Exercise details | Copy every line of text in the records below word for word, leaving the pictures out of your copy.

(Collected data)
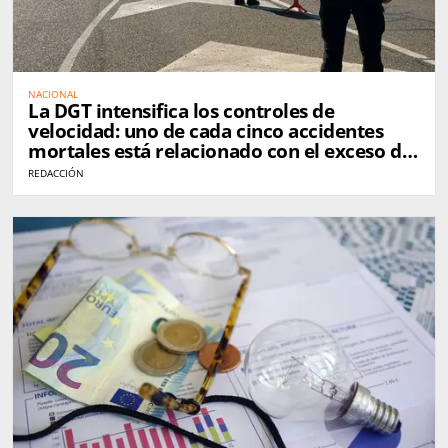
NACIONAL
La DGT intensifica los controles de
velocidad: uno de cada cinco accidentes
mortales está relacionado con el exceso de
velocidad
REDACCIÓN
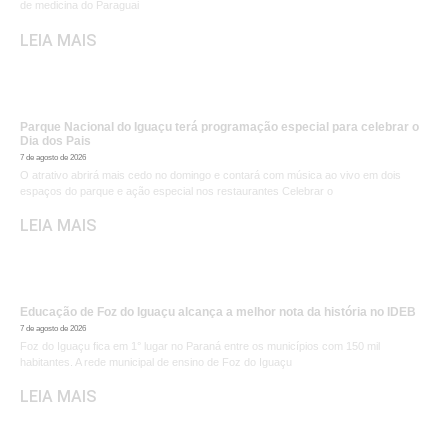
de medicina do Paraguai
LEIA MAIS
Parque Nacional do Iguaçu terá programação especial para celebrar o
Dia dos Pais
7 de agosto de 2026
O atrativo abrirá mais cedo no domingo e contará com música ao vivo em dois
espaços do parque e ação especial nos restaurantes Celebrar o
LEIA MAIS
Educação de Foz do Iguaçu alcança a melhor nota da história no IDEB
7 de agosto de 2026
Foz do Iguaçu fica em 1° lugar no Paraná entre os municípios com 150 mil
habitantes. A rede municipal de ensino de Foz do Iguaçu
LEIA MAIS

Result of this task |
NACIONAL
La DGT intensifica los controles de
velocidad: uno de cada cinco accidentes
mortales está relacionado con el exceso de
velocidad
REDACCIÓN
de medicina do Paraguai
LEIA MAIS
Parque Nacional do Iguaçu terá programação especial para celebrar o
Dia dos Pais
7 de agosto de 2026
O atrativo abrirá mais cedo no domingo e contará com música ao vivo em dois
espaços do parque e ação especial nos restaurantes Celebrar o
LEIA MAIS
Educação de Foz do Iguaçu alcança a melhor nota da história no IDEB
7 de agosto de 2026
Foz do Iguaçu fica em 1° lugar no Paraná entre os municípios com 150 mil
habitantes. A rede municipal de ensino de Foz do Iguaçu
LEIA MAIS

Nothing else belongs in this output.